╭─ Text excerpt
To evaluate the microbiological profile and outcome in cases with infective keratitis in Stevens–Johnson syndrome (SJS).
Eighty-three eyes of 68 patients with SJS presenting with microbial keratitis were recruited and managed with standard antimicrobial therapy.
Microbial keratitis developed in 34% of patients with SJS (83 eyes, 68 patients) over a period of 5 years. Four eyes (4.8%) had a history of concurrent topical steroid use at the onset of keratitis. Mean baseline best-corrected visual acuity was 1.8 ± 0.9 logMAR units. The site of corneal ulceration was central in 52 eyes (62.6%), paracentral in 17 eyes (20.5%), and peripheral in 14 eyes (16.8%). The mean ulcer area was 3.9 ± 2.7 mm2. Approximately 15 of 24 (62.5%) culture-positive eyes had bacterial infection, most of which (80%) were caused by Gram-positive bacteria. Polymicrobial infection was noted in 7 of 24 eyes (29.1%). Although 57 of 83 (68.6%) eyes healed with medical therapy, 26 of 83 (31.3%) eyes had corneal perforation and were managed with cyanoacrylate glue application (30.7%) or therapeutic keratoplasty (69.3%). Systemic infection as an inciting factor of SJS and an early presentation for keratitis were the major risk factors associated with corneal perforation. Large mean ulcer size, paracentral ulcers, and punctal involvement were associated with a good visual outcome.
Infective keratitis in SJS is common, and unlike routine cases, surgical intervention is often required. However, the antibiotic sensitivity pattern suggests that resistance is not that high.
╰─
╭─ Entries supplied
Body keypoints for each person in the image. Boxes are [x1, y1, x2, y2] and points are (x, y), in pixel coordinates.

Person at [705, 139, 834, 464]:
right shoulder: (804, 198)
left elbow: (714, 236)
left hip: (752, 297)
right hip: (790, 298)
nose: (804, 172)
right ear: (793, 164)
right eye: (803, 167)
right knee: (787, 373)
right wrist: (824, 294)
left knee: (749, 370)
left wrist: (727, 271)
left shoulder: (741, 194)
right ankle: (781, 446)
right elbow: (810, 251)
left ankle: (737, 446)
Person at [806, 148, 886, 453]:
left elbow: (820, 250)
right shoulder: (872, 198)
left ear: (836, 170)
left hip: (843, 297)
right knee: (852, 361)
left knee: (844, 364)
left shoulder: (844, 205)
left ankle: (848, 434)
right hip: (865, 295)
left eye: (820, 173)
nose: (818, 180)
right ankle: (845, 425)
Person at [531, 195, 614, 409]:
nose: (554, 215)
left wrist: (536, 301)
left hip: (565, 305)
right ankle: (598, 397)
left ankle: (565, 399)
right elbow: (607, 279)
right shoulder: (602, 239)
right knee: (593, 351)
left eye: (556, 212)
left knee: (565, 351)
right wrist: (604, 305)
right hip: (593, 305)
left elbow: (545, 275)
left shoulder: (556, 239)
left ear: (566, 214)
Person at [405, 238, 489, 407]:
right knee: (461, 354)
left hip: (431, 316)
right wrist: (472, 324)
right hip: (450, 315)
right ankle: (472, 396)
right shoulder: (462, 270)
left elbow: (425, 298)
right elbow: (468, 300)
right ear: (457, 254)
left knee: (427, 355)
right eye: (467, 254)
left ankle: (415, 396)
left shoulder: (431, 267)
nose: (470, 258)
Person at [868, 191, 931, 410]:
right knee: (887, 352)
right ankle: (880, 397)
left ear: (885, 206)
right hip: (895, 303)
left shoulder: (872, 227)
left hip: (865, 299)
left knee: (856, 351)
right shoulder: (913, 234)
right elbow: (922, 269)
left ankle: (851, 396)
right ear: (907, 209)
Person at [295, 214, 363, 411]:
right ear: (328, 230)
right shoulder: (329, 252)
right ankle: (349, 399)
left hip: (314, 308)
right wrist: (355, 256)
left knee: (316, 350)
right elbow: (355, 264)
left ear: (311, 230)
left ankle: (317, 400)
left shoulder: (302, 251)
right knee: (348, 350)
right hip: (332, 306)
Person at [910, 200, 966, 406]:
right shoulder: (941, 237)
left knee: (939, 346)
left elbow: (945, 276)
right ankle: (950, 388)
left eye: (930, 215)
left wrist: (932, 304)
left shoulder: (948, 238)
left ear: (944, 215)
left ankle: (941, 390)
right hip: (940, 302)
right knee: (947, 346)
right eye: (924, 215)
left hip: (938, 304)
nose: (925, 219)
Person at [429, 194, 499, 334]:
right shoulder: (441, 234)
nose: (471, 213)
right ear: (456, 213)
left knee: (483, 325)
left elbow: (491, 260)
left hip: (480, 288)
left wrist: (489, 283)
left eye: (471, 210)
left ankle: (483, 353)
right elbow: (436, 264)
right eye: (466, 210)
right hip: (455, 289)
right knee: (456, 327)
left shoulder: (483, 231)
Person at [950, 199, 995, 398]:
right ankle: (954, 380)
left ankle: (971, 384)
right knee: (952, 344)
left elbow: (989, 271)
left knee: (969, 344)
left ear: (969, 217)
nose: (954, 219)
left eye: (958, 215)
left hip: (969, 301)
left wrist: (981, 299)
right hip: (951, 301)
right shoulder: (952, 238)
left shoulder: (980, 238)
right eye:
╰─
Assignment 1: In the abstract on infective keratitis in Stevens–Johnson syndrome, how many of the 24 culture-positive eyes had polymicrobial infection?
Assignment 2: Rewrite the stretch of the abstract from "Infective keratitis in SJS" through "not that high.", replacing "common" with "frequent".

Expected output 1: 7 of 24 eyes (29.1%)

Expected output 2:
Infective keratitis in SJS is frequent, and unlike routine cases, surgical intervention is often required. However, the antibiotic sensitivity pattern suggests that resistance is not that high.